Uważna lektura Zatracenia (w Twórczości 3/2002 ) zmieniła kierunek mojego myślenia, cały zbiór opowiadań Sandacz w bursztynie czytałem już bez żadnych uprzedzeń.
Debiut prozatorski młodego autora (rocznik 1978) jest artystycznie ambitny, u debiutantów w prozie z roczników siedemdziesiątych jeden z najambitniejszych.
Ten debiut da się wpisać w dobre konteksty polskiej prozy, nie mam na myśli żadnych wpływów i zależności, te konteksty są ważniejsze od kontekstów światowych, które polegałyby wyłącznie na wpływach i zależnościach.

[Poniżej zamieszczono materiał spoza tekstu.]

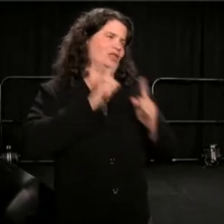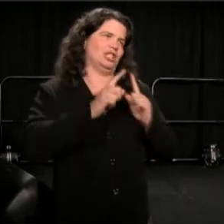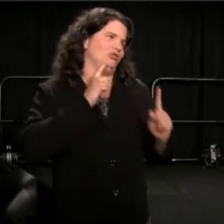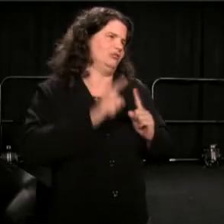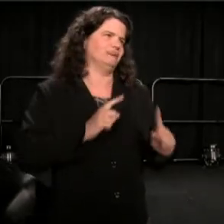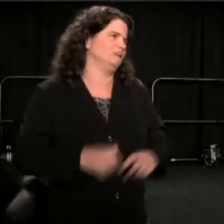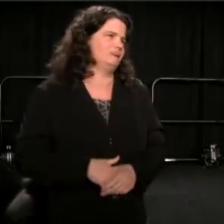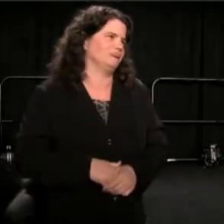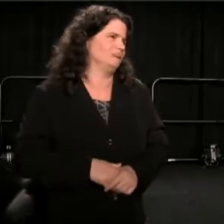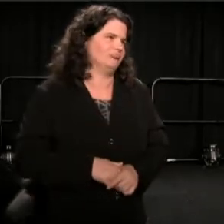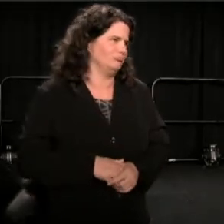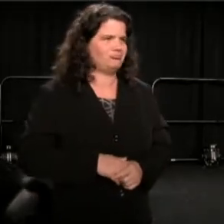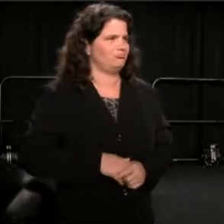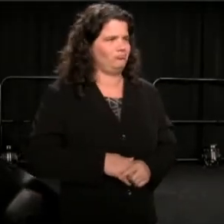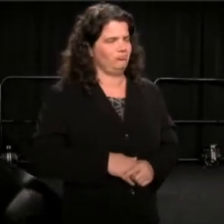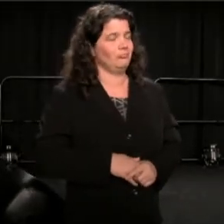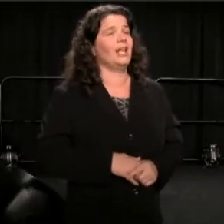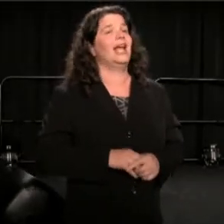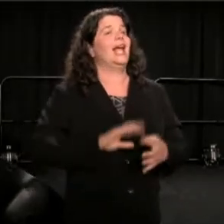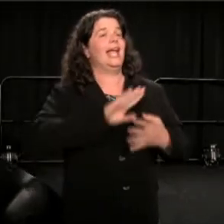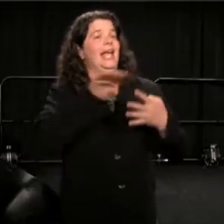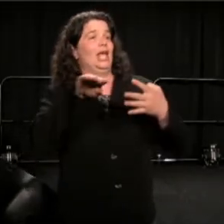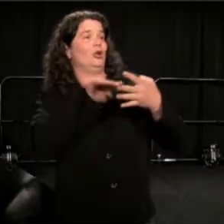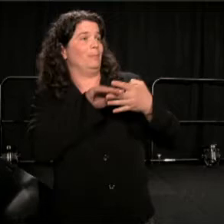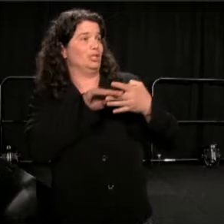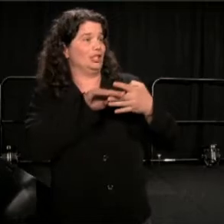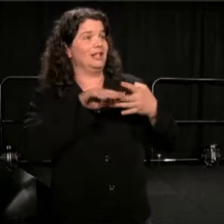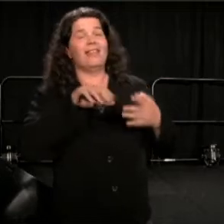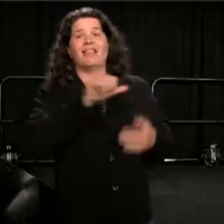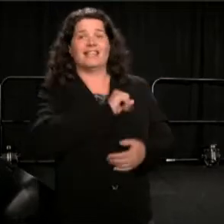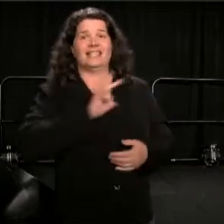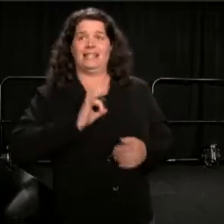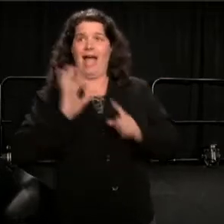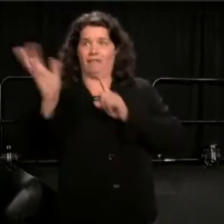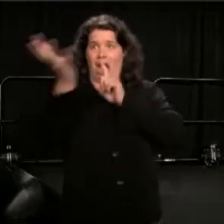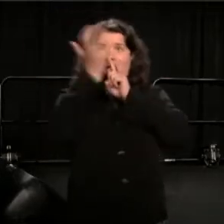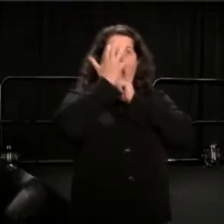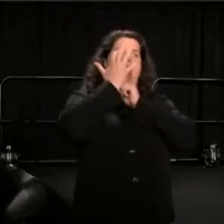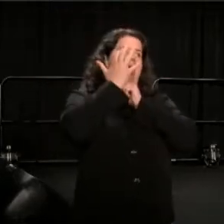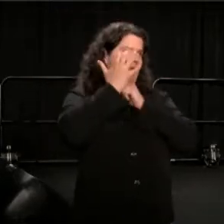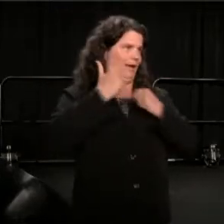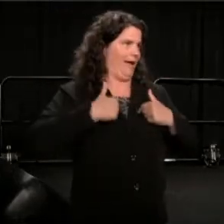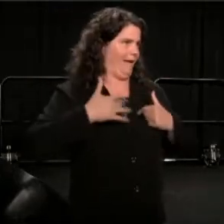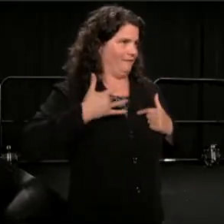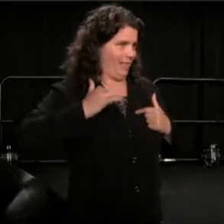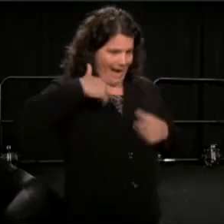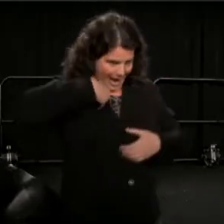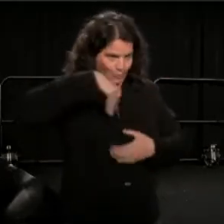During the intermission, staffers descended upon me, as if I myself were in a boxing ring, about to be eating alive.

Adam Wiedemann w rozmowie ze mną wymienił Samuela Becketta, jeszcze wyraźniejsze byłyby zależności od Kafki i niektórych Francuzów, także i inne użytki z wielkości światowej literatury są u debiutantów całkiem naturalne i rzadko mają istotniejsze znaczenie.
Zamiast z Beckettem lub Kafką lepiej widzieć konteksty prozatorskie Piotra Cegiełki u Marka Hłaski, u Ireneusza Iredyńskiego i nawet u Jana Drzeżdżona, nie mówiąc o tych autorach, którzy do pisarstwa Marka Hłaski przymierzali się w sposób twórczy i samodzielny (jak przede wszystkim Dariusz Bitner).
U Dariusza Bitnera kontekst pisarstwa Marka Hłaski jest od początku do dziś istotny, on nie naśladuje Hłaski jak hłaskoidzi, on go modernizuje, intelektualizuje i rozwija w duchu literackiego kreacjonizmu.
Piotr Cegiełka prozy Dariusza Bitnera może nawet nie zna, ale czasem pisze tak, jakby z niego właśnie korzystał, dbając zwłaszcza o osobisty i prywatny - egzystencjalny- status swoich głównych postaci literackich. Egzystencjalizmu wiele u Marka Hłaski, ale u niego był to egzystencjalizm zdominowany przez historyczny ideologizm, tego nie ma u Dariusza Bitnera, a jeszcze bardziej nie ma u Piotra Cegiełki.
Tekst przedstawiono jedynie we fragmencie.